A capacitive touch screen is already widely used in various human-computer interaction devices. Nowadays, some capacitive touch screens can support finger touch and active capacitance stylus touch at the same time, and it requires the touch screen device can detect the contact of the finger and the active capacitance stylus with the touch screen.
In general, a touch screen device includes a touch screen and a touch screen controller, wherein the touch screen controller mainly detects the contact of the finger and the active capacitance stylus with the touch screen by the following structure: a reception unit (represented as RX), a transmission unit (represented as TX) and a signal processing unit, a mutual capacitor is connected between the reception unit and the transmission unit, and the touch screen may be taken as a part of the mutual capacitor. When detecting the contact of the finger with the touch screen, the transmission unit transmits a signal of certain frequency, and when the reception unit receives the signal, the signal processing unit may detect whether the finger contacts the touch screen according to an amplitude of the signal received by the reception unit, the amplitude of the received signal is related with the magnitude of the mutual capacitor, the magnitude of the mutual capacitor is changed when the finger contacts an intersection of RX and TX on the touch screen, i.e., the position of the mutual capacitor, which causes the amplitude of the received signal to be changed, therefore, the contact of the finger with the touch screen can be detected by detecting the amplitude of the received signal.

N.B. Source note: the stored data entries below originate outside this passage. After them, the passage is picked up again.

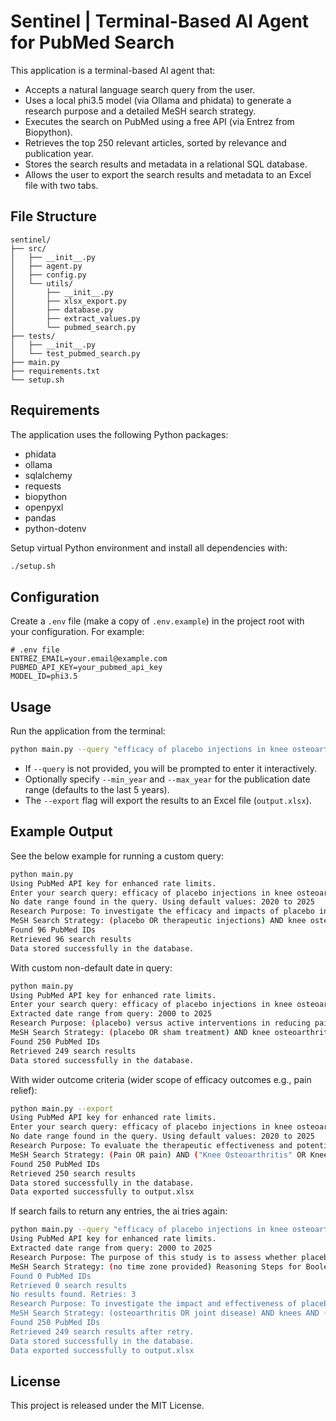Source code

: # Sentinel | Terminal-Based AI Agent for PubMed Search

This application is a terminal-based AI agent that:

- Accepts a natural language search query from the user.
- Uses a local phi3.5 model (via Ollama and phidata) to generate a research purpose and a detailed MeSH search strategy.
- Executes the search on PubMed using a free API (via Entrez from Biopython).
- Retrieves the top 250 relevant articles, sorted by relevance and publication year.
- Stores the search results and metadata in a relational SQL database.
- Allows the user to export the search results and metadata to an Excel file with two tabs.

## File Structure

```plaintext
sentinel/
├── src/
│   ├── __init__.py
│   ├── agent.py
│   ├── config.py
│   └── utils/
│       ├── __init__.py
│       ├── xlsx_export.py
│       ├── database.py
│       ├── extract_values.py
│       └── pubmed_search.py
├── tests/
│   ├── __init__.py
│   └── test_pubmed_search.py
├── main.py
├── requirements.txt
└── setup.sh
```

## Requirements

The application uses the following Python packages:

- phidata
- ollama
- sqlalchemy
- requests
- biopython
- openpyxl
- pandas
- python-dotenv

Setup virtual Python environment and install all dependencies with:

```bash
./setup.sh
```

## Configuration

Create a `.env` file (make a copy of `.env.example`) in the project root with your configuration. For example:

```dotenv
# .env file
ENTREZ_EMAIL=your.email@example.com
PUBMED_API_KEY=your_pubmed_api_key
MODEL_ID=phi3.5
```

## Usage

Run the application from the terminal:

```bash
python main.py --query "efficacy of placebo injections in knee osteoarthritis patients between 2000 and 2025" --export
```

- If `--query` is not provided, you will be prompted to enter it interactively.
- Optionally specify `--min_year` and `--max_year` for the publication date range (defaults to the last 5 years).
- The `--export` flag will export the results to an Excel file (`output.xlsx`).

## Example Output

See the below example for running a custom query:

```bash
python main.py
Using PubMed API key for enhanced rate limits.
Enter your search query: efficacy of placebo injections in knee osteoarthritis patients
No date range found in the query. Using default values: 2020 to 2025
Research Purpose: To investigate the efficacy and impacts of placebo injections on pain management and joint function outcomes among patients diagnosed with knee osteoarthritis undergoing randomized controlled trials.
MeSH Search Strategy: (placebo OR therapeutic injections) AND knee osteoarthritis AND (pain relief OR improved joint function) AND randomized AND control trial
Found 96 PubMed IDs
Retrieved 96 search results
Data stored successfully in the database.
```

With custom non-default date in query:

```bash
python main.py
Using PubMed API key for enhanced rate limits.
Enter your search query: efficacy of placebo injections in knee osteoarthritis patients between 2000 and 2025
Extracted date range from query: 2000 to 2025
Research Purpose: (placebo) versus active interventions in reducing pain and improving joint function for knee osteoarthritis patients undergoing clinical studies.
MeSH Search Strategy: (placebo OR sham treatment) AND knee osteoarthritis patients] AND ([pain reduction OR improved joint function])
Found 250 PubMed IDs
Retrieved 249 search results
Data stored successfully in the database.
```

With wider outcome criteria (wider scope of efficacy outcomes e.g., pain relief):

```bash
python main.py --export
Using PubMed API key for enhanced rate limits.
Enter your search query: efficacy of placebo injections in knee osteoarthritis patients
No date range found in the query. Using default values: 2020 to 2025
Research Purpose: To evaluate the therapeutic effectiveness and potential benefits on patient-reported pain levels in knee osteoarthritis patients receiving placebo injections as compared to a control group not undergoing any intervention or those treated with standard pharmacological therapies.
MeSH Search Strategy: (Pain OR pain) AND ("Knee Osteoarthritis" OR Knees OR arthrosis OR osteophytes) AND Placebo And Effectiveness NOT Drug Or Medication
Found 250 PubMed IDs
Retrieved 250 search results
Data stored successfully in the database.
Data exported successfully to output.xlsx
```

If search fails to return any entries, the ai tries again:

```bash
python main.py --query "efficacy of placebo injections in knee osteoarthritis patients between 2000 and 2025" --export
Using PubMed API key for enhanced rate limits.
Extracted date range from query: 2000 to 2025
Research Purpose: The purpose of this study is to assess whether placebo injections provide therapeutic benefits or improvement in knee function among patients aged between 65-74 suffering from osteoarthritis.
MeSH Search Strategy: (no time zone provided) Reasoning Steps for Boolean Search Query Formulation To assess studies on placebo injections' efficacy, focusing specifically on knee osteoarthritis patients aged between 65 to 74 years old without considering date ranges or using compound terms. The boolean search query constructed should combine relevant keywords related to the intervention (placebo/sham treatment), outcome measures of interest such as 'knee pain' and 'reduced mobility', along with population-specific criteria:
Found 0 PubMed IDs
Retrieved 0 search results
No results found. Retries: 3
Research Purpose: To investigate the impact and effectiveness of placebo injections specifically as pain management or therapeutic intervention for knee osteoarthritis patients, with a focus on treatment outcomes.
MeSH Search Strategy: (osteoarthritis OR joint disease) AND knees AND (pain relief OR analgesic OR therapeutic treatment OR intervention therapy) AND placebo injection
Found 250 PubMed IDs
Retrieved 249 search results after retry.
Data stored successfully in the database.
Data exported successfully to output.xlsx
```

## License

This project is released under the MIT License.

When detecting the contact of the active capacitance stylus with the touch screen, the transmission unit is disabled and the active capacitance stylus is used as a signal transmission end, the signal processing unit detects whether the active capacitance stylus contacts the touch screen by detecting the amplitude of the signal transmitted from the active capacitance stylus and received by the reception unit.
During the above existing process of contact detection, the amplitude of the signal received by the reception unit is recovered after a demodulation process is performed on the signal received by the reception unit, and thereby the signal processing unit can detect the contact of the finger or the active capacitance stylus by determining the amplitude of the signal received by the reception unit. When detecting the active capacitance stylus, the demodulation signal may be asynchronous with the transmission signal since the signal transmission end is out of the touch screen device, which results in that the amplitude recovered after the demodulation process cannot correctly reflect the signal received by the reception unit.
The existing solution is to perform the demodulation after performing a phase synchronization between the demodulation signal and the transmission signal, and a correct phase can be found out by comparing demodulation signals of multiple phases with the transmission signal at the same time when performing the synchronization between the demodulation signal and the transmission signal; however, such way needs large numbers of hardware resources; another synchronization way is to adjust the phase of the demodulation signal step by step in a time-sharing manner, to make the demodulation signal synchronous with the transmission signal, so the hardware consumption can be reduced, but the synchronization time is often long which will affect the detection efficiency of the active capacitance stylus.